A Spintronic SOT-MRAM Could Provide a High-Security Unclonable Challenge-Response Device for the IoT
This 1kb SOT-MRAM chip delivers 10⁹ challenge-response pairs, resists side-channel attacks, and withstands machine learning analysis.
Researchers from Beihang University, working with Truth Memory Corporation, claim to have found a new use for spintronic technology — building a 1kb spin-orbit torque magnetic memory (SOT-MRAM) that can provide physical unclonable functions (PUFs) for securing the Internet of Things (IoT).
"In recent years, physical unclonable function (PUF) has emerged as a lightweight solution in the Internet of Things security," the team explains, referring to the ability to program something into a chip that can be verified but not copied as a means of providing a security factor. "However, conventional PUFs based on complementary metal oxide semiconductor (CMOS) present challenges such as insufficient randomness, significant power and area overhead, and vulnerability to environmental factors, leading to reduced reliability."
The team's answer: spintronic technology, unsurprisingly enough given that they're from Beihang University's MIIT Key Laboratory of Spintronics. An alternative to traditional electronics, spintronics — spin electronics — is based on the effect of an electron's spin and associated magnetic moment. In this case, the spintronic device is a SOT-MRAM chip built on a 180nm CMOS process node, and used to create a 1kb physical unclonable function (PUF) security module capable of delivering 10⁹ challenge-response pairs before becoming exhausted.

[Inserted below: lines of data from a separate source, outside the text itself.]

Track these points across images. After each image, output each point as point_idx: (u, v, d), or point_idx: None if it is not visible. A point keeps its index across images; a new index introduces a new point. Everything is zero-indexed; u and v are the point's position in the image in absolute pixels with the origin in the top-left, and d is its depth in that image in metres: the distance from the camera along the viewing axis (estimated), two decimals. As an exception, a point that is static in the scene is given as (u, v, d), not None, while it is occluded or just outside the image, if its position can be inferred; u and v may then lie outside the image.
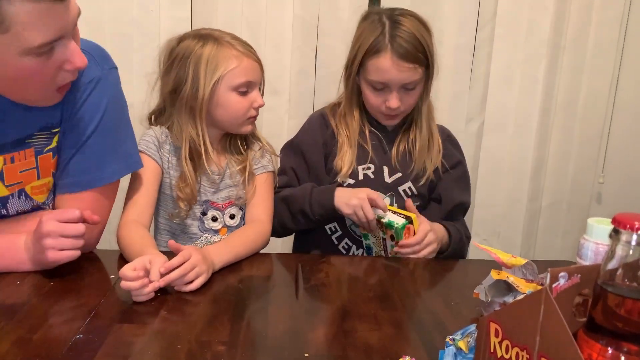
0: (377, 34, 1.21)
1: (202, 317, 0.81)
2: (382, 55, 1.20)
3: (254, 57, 1.17)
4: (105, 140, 1.00)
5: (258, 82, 1.19)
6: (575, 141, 1.90)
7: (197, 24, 1.67)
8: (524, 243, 1.94)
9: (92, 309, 0.82)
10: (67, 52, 0.86)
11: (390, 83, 1.22)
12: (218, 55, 1.13)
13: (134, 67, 1.67)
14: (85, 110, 0.98)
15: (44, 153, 0.98)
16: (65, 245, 0.89)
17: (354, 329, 0.81)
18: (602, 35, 1.81)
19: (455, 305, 0.90)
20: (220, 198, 1.21)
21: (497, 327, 0.57)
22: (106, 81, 1.00)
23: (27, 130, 0.95)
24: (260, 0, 1.69)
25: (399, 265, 1.11)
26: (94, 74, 0.98)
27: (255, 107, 1.17)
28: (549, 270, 0.53)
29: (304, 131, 1.36)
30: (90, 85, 0.97)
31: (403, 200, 1.30)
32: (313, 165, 1.31)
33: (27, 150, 0.96)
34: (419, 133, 1.31)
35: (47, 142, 0.98)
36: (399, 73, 1.20)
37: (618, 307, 0.50)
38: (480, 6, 1.78)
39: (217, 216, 1.21)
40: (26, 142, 0.96)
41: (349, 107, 1.31)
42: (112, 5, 1.63)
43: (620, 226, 0.50)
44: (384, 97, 1.24)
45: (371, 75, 1.23)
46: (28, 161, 0.97)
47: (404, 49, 1.19)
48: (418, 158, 1.30)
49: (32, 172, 0.98)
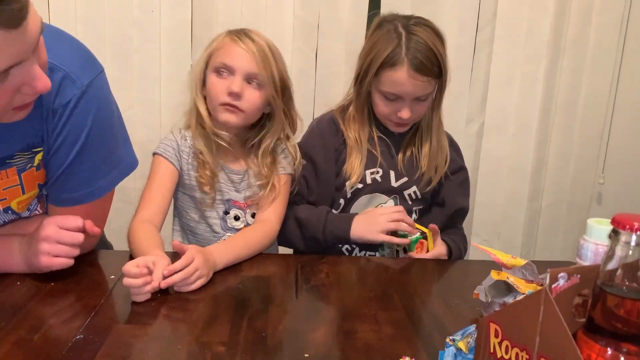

"The results demonstrate that the proposed PUF exhibits near-ideal performance metrics: 50.07% uniformity, 50% diffuseness, 49.89% uniqueness, and a bit error rate of 0%, even in a 375K (101°C/215°F) environment," the team claims of the prototype. "The reconfigurability of [the] PUF is demonstrated by a reconfigurable Hamming distance of 49.31% and a correlation coefficient of less than 0.2, making it difficult to extract output keys through side-channel analysis. Furthermore, resistance to machine-learning modeling attacks is confirmed by achieving an ideal accuracy prediction of approximately 50% in the test set."
The team's work has been published in the journal Engineering, under open-access terms; no roadmap to commercialization has yet been disclosed.